Posadzili ogromne drzewa w Europie. Efekty szybko zaskoczyły wszystkich
Sekwoje to ogromne drzewa, które kojarzą się nam raczej z Ameryką Północną, zwłaszcza z wielkimi lasami sekwojowymi w Kalifornii. Na pomysł posadzenia tych gigantycznych roślin u siebie wpadli jednak także Brytyjczycy. Nie spodziewali się jednak, że drzewa urosną tak szybko, a ich wpływ na tutejsze lasy będzie tak ogromny.
Sekwoje to stare i ogromne drzewa. Zostały nazwane na cześć Ssiquoyah, twórcy sylabiusza Czirokezów, który w 1828 roku stał na czele czirokeskiej delegacji do prezydenta USA w Waszyngtonie.
Sekwoje to jedne z największych drzew świata
Dzisiejsze sekwoje pochodzą od drzew, które pojawiły się na Ziemi około 250 tysięcy lat temu. Należą do nich największe i najwyższe drzewa świata, obok eukaliptusa królewskiego.
Największe rozmiary osiągają niektóre egzemplarze sekwoi wieczniezielonej, rosnącej głównie w Kalifornii i Oregonie w Stanach Zjednoczonych, gdzie te ogromne drzewa tworzą fantastycznie wyglądające losy. Pokrewnym gatunkiem jest mamutowiec olbrzymi, czyli sekwojadenron albo welingtonia. Też jest ogromna i niektóre osobniki z Parku Narodowego Sekwoi w Kalifornii osiągają nawet 135 metrów wysokości. Są jeszcze mniej liczne niż sekwoja wieczniezielona. Mamutowce w stanie naturalnym rosną jedynie w górach Sierra Nevada w Kalifornii.
Ta roślina jednak jest chętnie sprowadzana do Europy i tu sadzona. Pierwsze mamutowce zasadzono w Wielkiej Brytanii w 1854 roku i rosną one do dzisiaj, od 170 lat. To jednak dla tych drzew żaden wiek. Mamutowce olbrzymie żyją ponad 3 tysiące lat, a sekwoje wiecznozielone - ponad 2 tysiące.
Mamutowce to rośliny wrażliwe na mróz, stąd u nas się ich raczej nie spotyka. Najbardziej znany polski mamutowiec z Pałacu Kłanino pod Puckiem obumarł podczas zimy stulecia w 1929 roku.
W Brwicy w Zachodniopomorskiem rośnie sekwoja od 1895 r., ale to pojedyncze przypadki i warto zwrócić uwagę na to, że drzewa te przetrwały w pobliżu wybrzeża morskiego. Tam znajdują najlepsze warunki i tam też mróz dosięga je najsłabiej. Jeżeli gdzieś szukać sekwoi w Polsce, to właśnie na Wybrzeżu.
Mamutowce w Polsce rosną słabo
Nieliczne rosną w Austrii czy Słowacji, posadzono je także w niektórych miejscach Ukrainy nad Morzem Czarnym. Poza Ameryką Północną najwięcej tych drzew rośnie w Chinach i Wielkiej Brytanii, gdzie wprowadził je człowiek. Wydawać by się mogło, że to nieroztropne jak w wypadku każdego gatunku inwazyjnego.

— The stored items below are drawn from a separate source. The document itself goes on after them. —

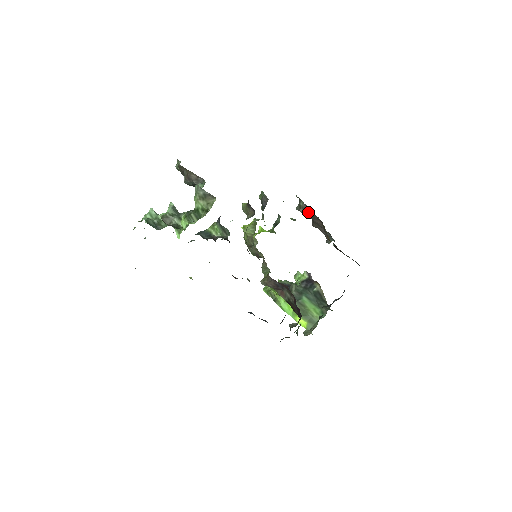
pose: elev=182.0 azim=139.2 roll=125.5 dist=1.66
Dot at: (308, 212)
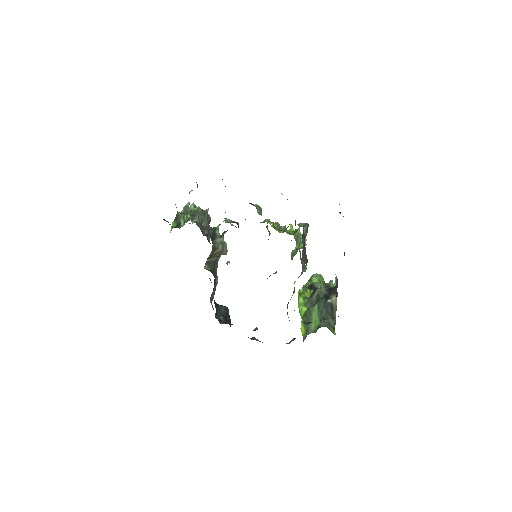
Dot at: occluded
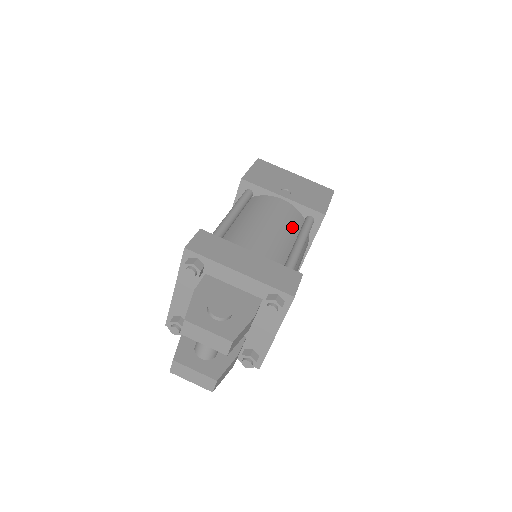
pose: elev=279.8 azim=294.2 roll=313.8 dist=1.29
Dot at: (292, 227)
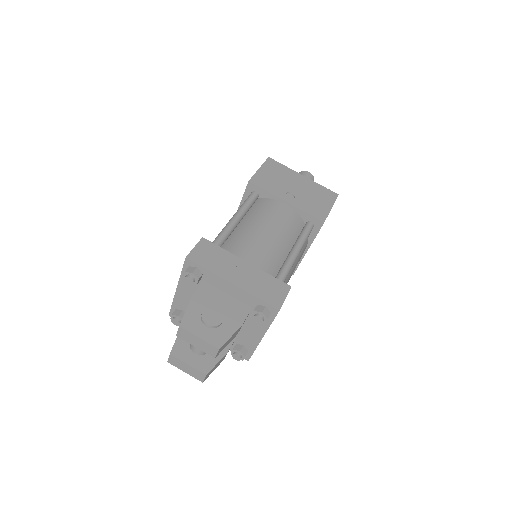
Dot at: (291, 234)
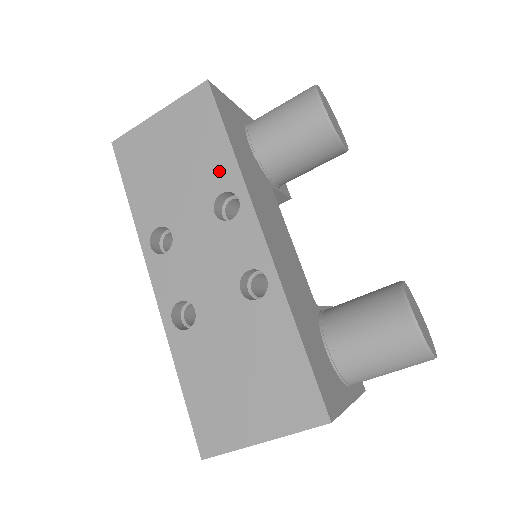
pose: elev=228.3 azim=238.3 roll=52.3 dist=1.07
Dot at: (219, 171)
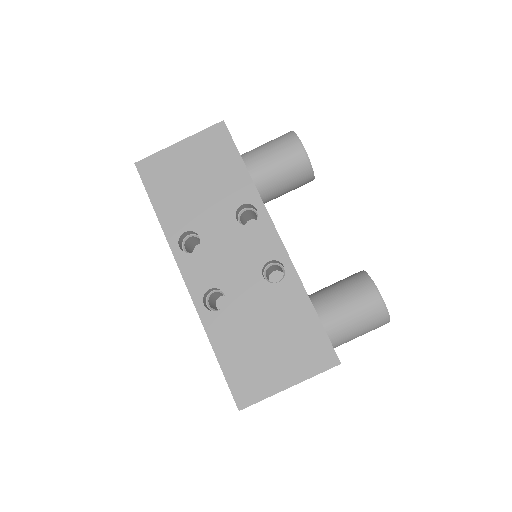
Dot at: (238, 188)
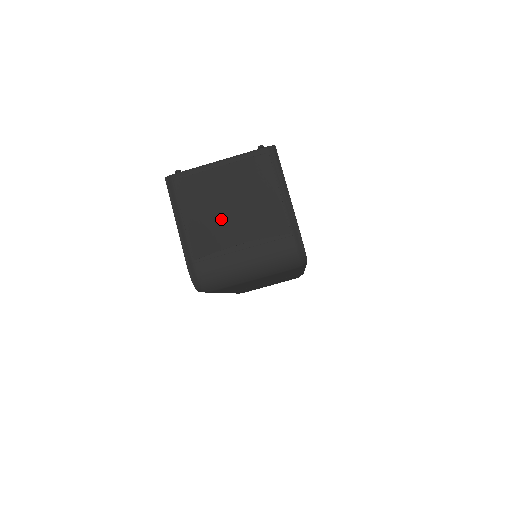
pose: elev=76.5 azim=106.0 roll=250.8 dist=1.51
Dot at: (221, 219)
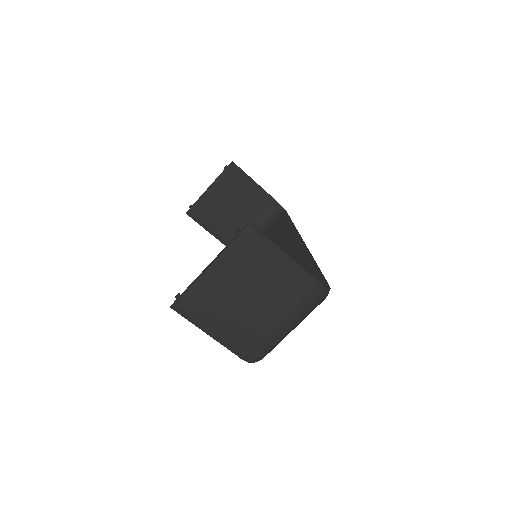
Dot at: (247, 316)
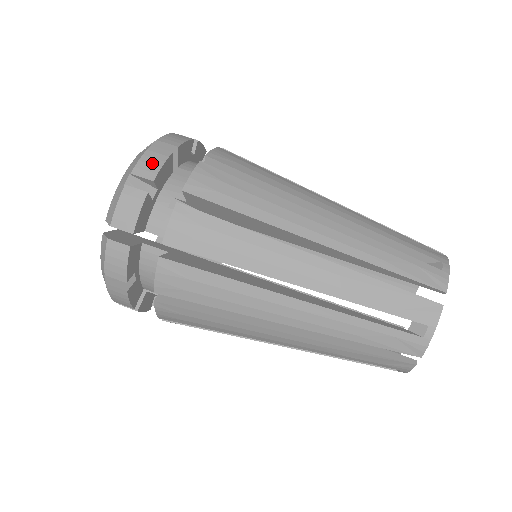
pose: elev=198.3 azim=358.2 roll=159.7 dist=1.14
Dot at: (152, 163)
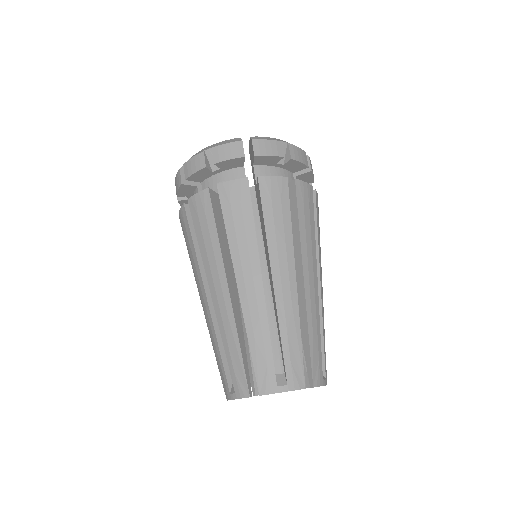
Dot at: (299, 155)
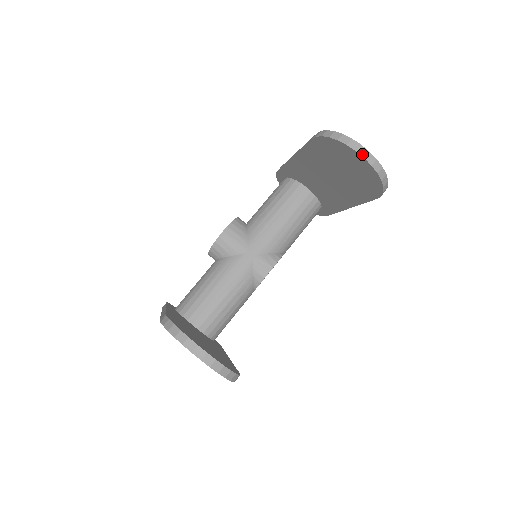
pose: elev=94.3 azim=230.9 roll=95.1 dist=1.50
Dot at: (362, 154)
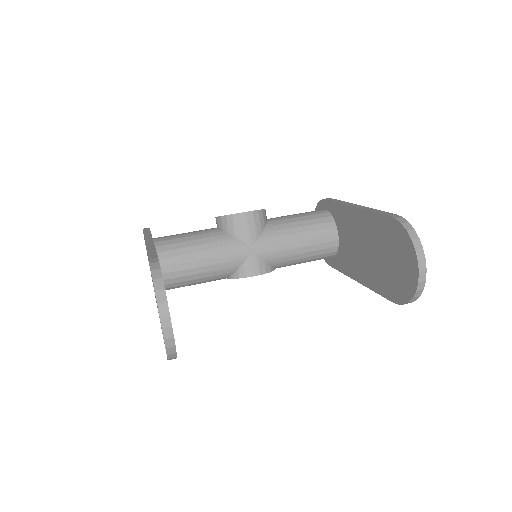
Dot at: (420, 267)
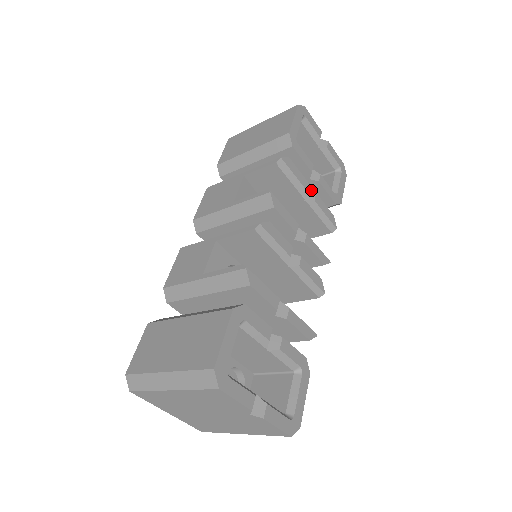
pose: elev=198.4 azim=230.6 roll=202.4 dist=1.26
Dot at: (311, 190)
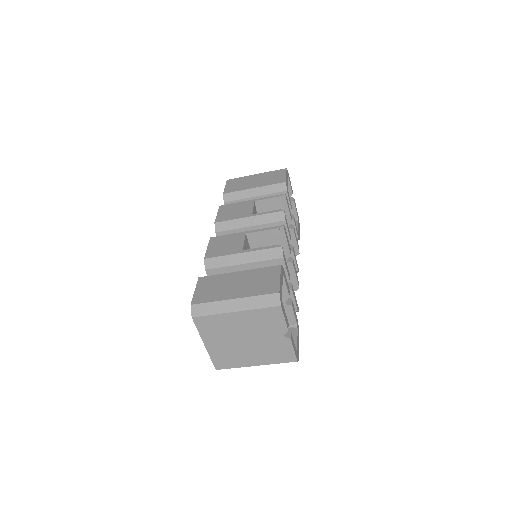
Dot at: occluded
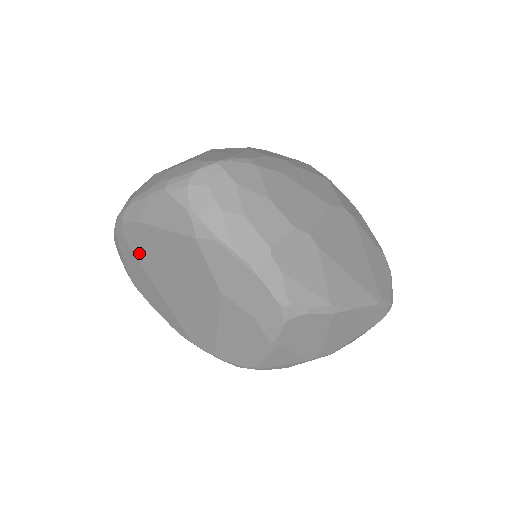
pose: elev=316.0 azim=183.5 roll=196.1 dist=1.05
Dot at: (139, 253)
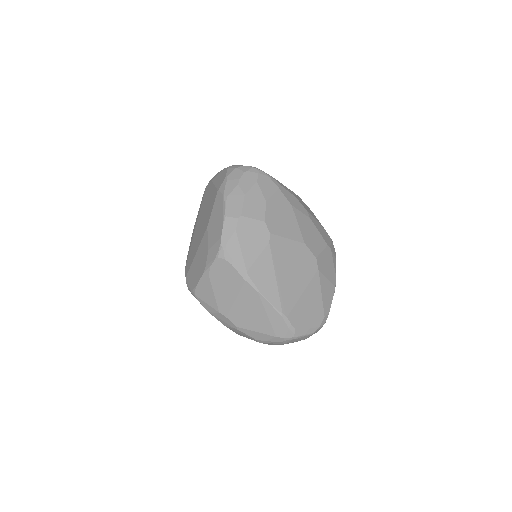
Dot at: (203, 202)
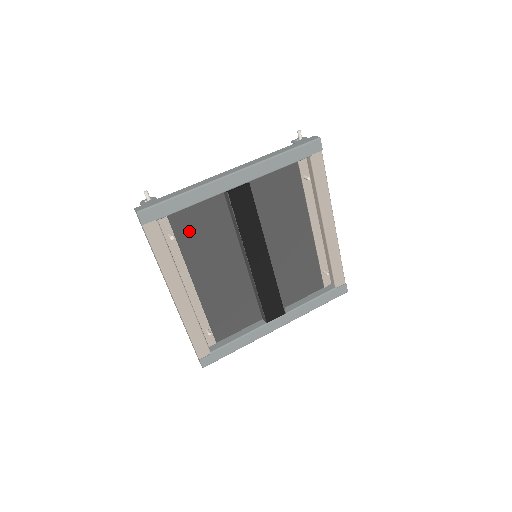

Tymczasem Mathias Disney z University College w Londynie przeprowadził pomiary brytyjskich sekwoi i mamutowców rosnących tu od XIX w. Za pomocą skanerów laserowych zespół sporządził trójwymiarową mapę każdego drzewa, aby dokładnie określić jego wysokość i szerokość oraz oszacować, ile waży. To pierwsza analiza tempa wzrostu i odporności drzew w Wielkiej Brytanii.
Wnioski opublikowane w "Royal Society Open Science" wskazują na to, że te jedne z najbardziej masywnych organizmów na Ziemi są dobrze przystosowane do warunków panujących w Wielkiej Brytanii.
Rosną w zaskakująco szybkim tempie i tworzą lasy o nadzwyczajnym wręcz potencjale wychwytywania dużych ilości dwutlenku węgla. Jeden mamutowiec olbrzymi może potencjalnie wyciągnąć z atmosfery średnio 85 kilogramów węgla rocznie - czytamy w "Mirage News".
Ciekawostką jest fakt, że w Wielkiej Brytanii od 170 lat posadzono kilkaset tysięcy sekwoi, zwłaszcza mamutowców, co oznacza, że rośnie ich tu więcej niż w północnoamerykańskich parkach narodowych. Może się okazać, że to Wielka Brytania będzie ostoją tych monumentalnych drzew, które zmieniają ekosystem i intensywnie wpływają na jej przyrodę.